▶ Text passage
^^^^^^^^^^^^^^^^
Note that \((x,z')\sim ^*(z,y')\) implies \(e(x,z')=e(z,y')\). Therefore,

$$\begin{aligned}u(e(x,z'), e(x',z'))=u(e(z,y'), e(x',z')).\end{aligned}$$

Applying commutativity again, we have

$$\begin{aligned}u(e(z,y'), e(x',z'))=u(e(z,x'),e(y',z')).\end{aligned}$$

Note again that \((z,x')\sim ^*(y,z')\) implies \(e(z,x')=e(y,z')\). Therefore,

$$\begin{aligned}u(e(z,x'), e(y',z'))=u(e(y,z'),e(y',z')).\end{aligned}$$

Commutativity implies that

$$\begin{aligned}u(e(y,z'),e(y',z'))=u(e(y,y'),e(z',z')).\end{aligned}$$

Therefore, we have \(u(e(x,x'),e(z',z'))=u(e(y,y'),e(z',z'))\), which implies, by Lemma B1, \(e(x,x')=e(y,y')\). That is, \(u(x,x')=u(y,y')\).

For the other two cases, similar arguments will lead to the same results. \(\square \)

Lemma B3

There exist two real-valued functions \(\phi \) and \(\varphi \) on X such that for all \(x,x',y,y'\in X\) with \(x\le y\) and \(x'\le y'\),

$$\begin{aligned}(x,y)\succsim ^*(x',y')\Longleftrightarrow \phi (x)+\varphi (y)\ge \phi (x')+\varphi (y').\end{aligned}$$

Furthermore, if there are \(\phi ',\varphi '\)represents \(\succsim ^*\) instead of \(\phi ,\varphi \), respectively, then there exist \(\gamma >0\) and \(\beta _1,\beta _2\) such that \(\phi '=\gamma \phi +\beta _1\) and \(\varphi '=\gamma \varphi +\beta _2\).
^^^^^^^^^^^^^^^^
▶ Source material
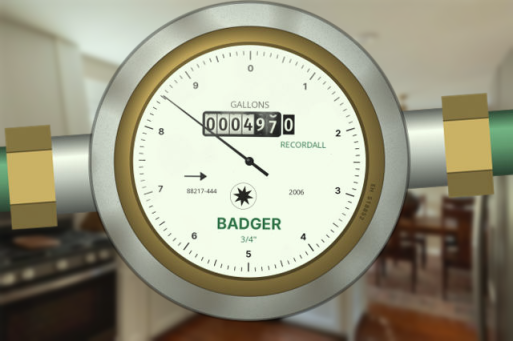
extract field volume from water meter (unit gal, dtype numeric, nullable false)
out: 4968.5 gal
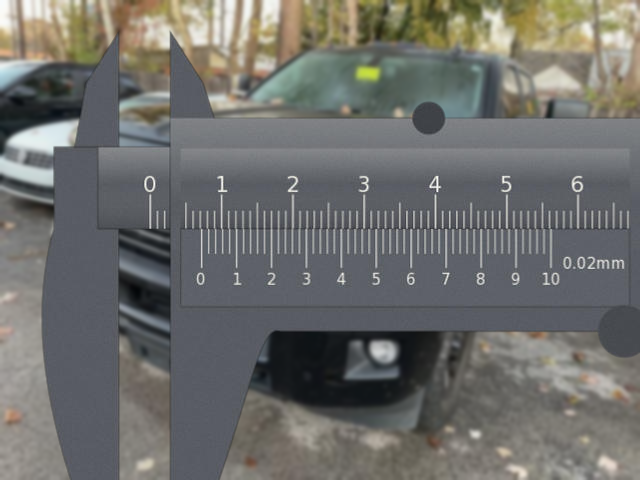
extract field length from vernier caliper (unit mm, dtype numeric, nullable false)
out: 7.2 mm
^^^^^^^^^^^^^^^^
▶ What to work on
• a. Decide whether each statement below agrees with the proof excerpt, answering yes or no and quoting the deciding words of the text: (i) the excerpt says similar arguments give the same results in the other two cases; (ii) Lemma B3 asserts that three real-valued functions exist on X; (iii) the conclusion about e is drawn by Lemma B2.
• b. In the proof excerpt, which property is named as the justification for rewriting the u expressions in two separate steps?
• c. Duplicate the part of the proof excerpt that opens with the words containing "Furthermore, if there" and closes with "and \(\varphi '=\gamma \varphi +\beta _2\).".

▶ Answer list
• a.
(i) Yes: "For the other two cases, similar arguments will lead to the same results."
(ii) No: "There exist two real-valued functions"
(iii) No: "which implies, by Lemma B1,"

• b. Commutativity.

• c.
Furthermore, if there are \(\phi ',\varphi '\)represents \(\succsim ^*\) instead of \(\phi ,\varphi \), respectively, then there exist \(\gamma >0\) and \(\beta _1,\beta _2\) such that \(\phi '=\gamma \phi +\beta _1\) and \(\varphi '=\gamma \varphi +\beta _2\).